Por que o Inter é favorito diante do Corinthians
Depois de mostrar aos ilustres especialistas da bola os motivos que me levam a crer que o Inter não é nenhum bicho-papão, tento neste texto mostrar quais são os motivos que me levam a ficar preocupado com a final da Copa do Brasil (a quem não sabe, sou torcedor do Todo-Poderoso Timão). E a dar ao Colorado 60% de chances de vitória.
E os problemas do Corinthians não estão no treinador (um dos melhores do Brasil hoje, se não o melhor), no elenco do clube ou na diretoria. E também não é a torcida, fonte contumaz de oba-oba ou pressão excessivas sobre o time em momentos cruciais.
O grande problema da equipe do Corinthians no atual momento está em sua maior virtude: a confiança. O alvinegro do Parque São Jorge é, hoje, o time mais confiante do futebol brasileiro. E isso pode ser medido em todos os combates importantes pelos quais o time passou (sempre com sucesso) até o presente momento, em 2009.

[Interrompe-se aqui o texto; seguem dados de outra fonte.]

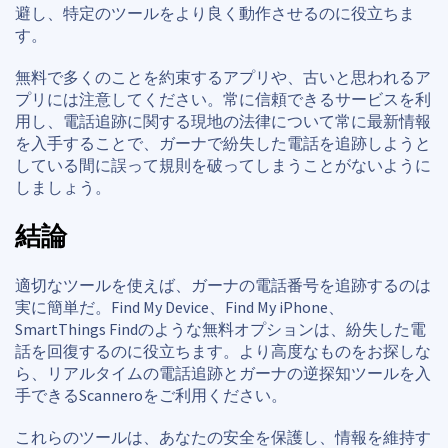
避し、特定のツールをより良く動作させるのに役立ちま
す。
無料で多くのことを約束するアプリや、古いと思われるア
プリには注意してください。常に信頼できるサービスを利
用し、電話追跡に関する現地の法律について常に最新情報
を入手することで、ガーナで紛失した電話を追跡しようと
している間に誤って規則を破ってしまうことがないように
しましょう。
結論
適切なツールを使えば、ガーナの電話番号を追跡するのは
実に簡単だ。Find My Device、Find My iPhone、
SmartThings Findのような無料オプションは、紛失した電
話を回復するのに役立ちます。より高度なものをお探しな
ら、リアルタイムの電話追跡とガーナの逆探知ツールを入
手できるScanneroをご利用ください。
これらのツールは、あなたの安全を保護し、情報を維持す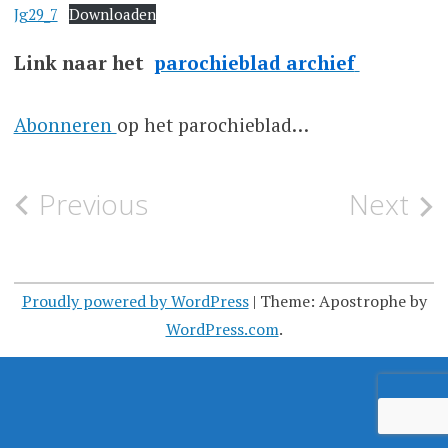
Jg29_7
Downloaden
Link naar het
parochieblad archief
Abonneren
op het parochieblad…
Post
Previous
Next
navigation
Proudly powered by WordPress
|
Theme: Apostrophe by
WordPress.com
.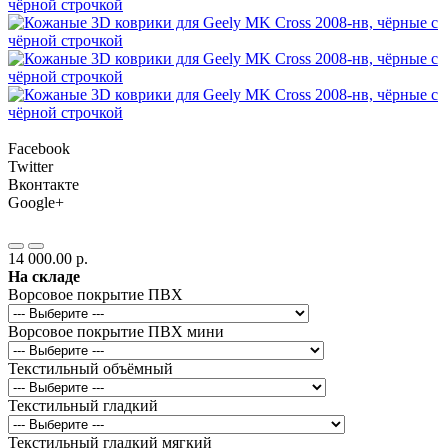
Facebook
Twitter
Вконтакте
Google+
14 000.00 р.
На складе
Ворсовое покрытие ПВХ
Ворсовое покрытие ПВХ мини
Текстильный объёмный
Текстильный гладкий
Текстильный гладкий мягкий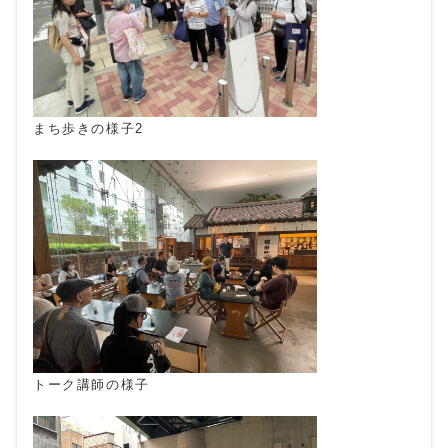
まち歩きの様子2
トーク講師の様子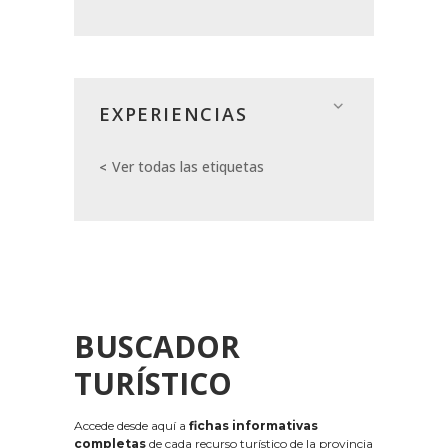
EXPERIENCIAS
Ver todas las etiquetas
BUSCADOR
TURÍSTICO
Accede desde aquí a
fichas informativas
completas
de cada recurso turístico de la provincia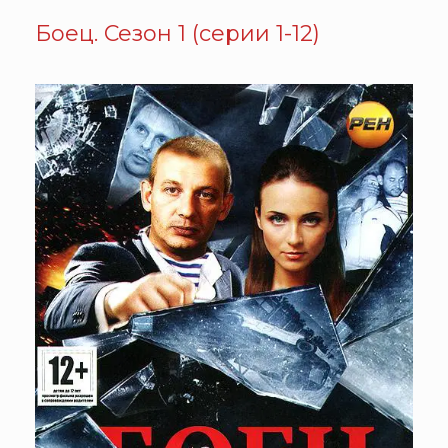
Боец. Сезон 1 (серии 1-12)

O Corinthians acredita demasiadamente em sua capacidade de decidir o jogo e ainda mais na sua solidez defensiva. O goleiro Felipe, os zagueiros Chicão e Willian e os laterais André Santos e Alessandro formaram a melhor defesa dos últimos quatro campeonatos disputados pelo clube: dois Paulistas (2008 e 2009), a Copa do Brasil de 2008 e a Série B.
No ataque, a chegada de Ronaldo para formar dupla de ataque com Dentinho – e ambos alimentados pelos excelentes Elias e Douglas – terminou por dar ao ataque o mesmo nível do complexo defensivo.
Esse excesso de confiança pode ser visto nas recentes batalhas corintianas. No mata-mata contra o São Paulo, no Paulistinha, o Corinthians se postou com foco nos contra-ataques como se não estivesse diante do tricampeão brasileiro. E o time impressionou pela robustez com que venceu os bambis duas vezes.
Em seguida, no duelo contra o Santos, a superioridade chegou ao nível de arrogância com os gols antológicos de Ronaldo no primeiro jogo. É bom lembrar que, antes de o Fofão meter aquelas duas bolas, o Corinthians sofreu uma das maiores pressões já vistas na história recente do futebol. E o gol do Santos ainda foi contra! No segundo jogo da final, a mesma coisa. O time se preparou para os contra-ataques e simplesmente não deu bola para a pressão do peixinho da baixada.
Veio o título e a fase mais importante da Copa do Brasil. O filme se repetiu contra Fluminense e Vasco. No segundo jogo com os cruzmaltinos, o 0x0 em São Paulo, toda a pressão sofrida foi friamente calculada. E é uma frieza que mata qualquer torcedor do coração. Minha impressão é de que o time sabe que vai agüentar qualquer esmagamento do adversário.
E esse é o meu medo contra o Inter de Porto Alegre. Tenho absoluta certeza de que, no Beira-Rio, onde será o segundo jogo da final, a equipe entrará atrás, fechadíssima, de olho nos contra-ataques. Mas o ataque colorado formado por D’Alessandro, Nilmar e Taison não é Pimpão-Carlos Alberto, não é Borges-Washington, não é Neymar-Madson-Kléber Pereira.
Talvez aí esteja o caminho para o título do Inter: o excesso de confiança do elenco corintiano. Não sei se dessa vez a defesa suportará a pressão.